Friday, May 20, 2016

AdTech Storage on Apache HBase, and Apache Phoenix


In this blog, lets talk about  current data platform that uses Apache Phoenix over Apache HBase as a persistent storage for adtech objects


Why HBase and Phoenix?

Apache HBase is well known for its extremely good horizontal scale and strong consistency on atomic row level updates. In addition HBase provides very fast (~ a few ms to hundreds of ms) query performance over very large data set (i.e. ~ >10 billion rows in a table) with proper row key design.  

Even though HBase provides wonderful features, it still introduces considerable challenges and overhead to our developers when used as raw data storage. The low-level and verbose HBase API and byte array oriented schema design is difficult to master and use efficiently. With these challenges in mind, evaluated  a few open source solutions and chosen.

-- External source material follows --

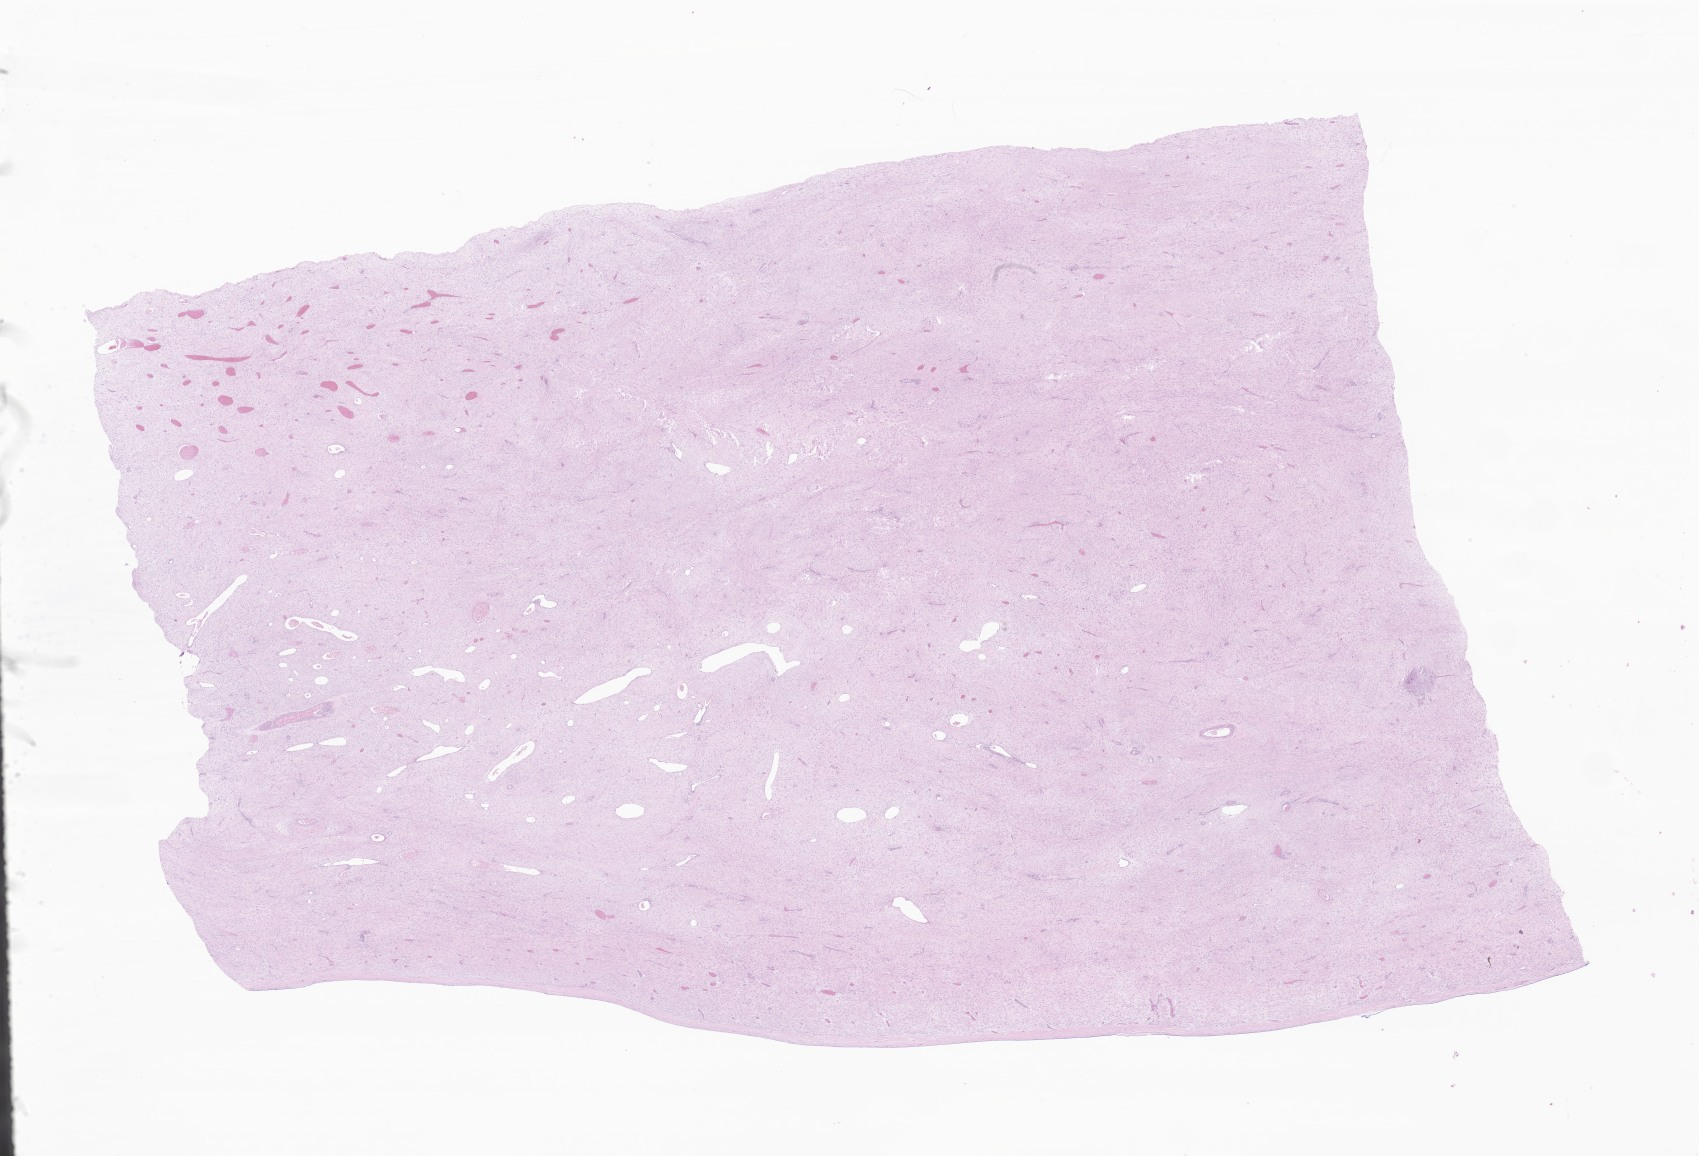
Whole-slide image, H&E stain of tumor tissue from the abdomen — low-resolution overview of the scanned area, about 28.7 x 19.5 mm; FFPE section. Patient female; age 214 months (17 years 10 months).
Diagnosis: Aggressive fibromatosis.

Apache Phoenix strikes a good balances well between supporting complex use cases and consistent horizontal scaling capability for united data sets. It provides a JDBC abstraction layer on top of HBase. In addition it provides richer schema support, secondary index (both global and local index) support, SQL-compliant query language, atomically auto increase sequence, and many other features are still being explored.


With Apache Phoenix and HBase chosen as a storage , can provide a managed REST API layer, Data Services , to support variety of API clients, such as Python, PHP,  Angular, JavaScript/Node.Js. In addition to providing REST layer over Phoenix, it  also provides streaming changes to Apache Kafka topics (For audit and streaming analytic insights, etc.), authentication and authorization system, and metadata discovery and caching facilities.

System Data Flow
Diagram that illustrates a high-level system data flow.
marin-oltp.png
In this blog, discussing only the persistent storage system.
The persistent storage  is layered on top of the open source Apache Phoenix/HBase. The REST service API layer is to expose the underlying high-performance storage to  various services and UI. For complex online analytics queries, built a custom Presto-OLTP connector that streams the underlying Apache Phoenix data into Presto.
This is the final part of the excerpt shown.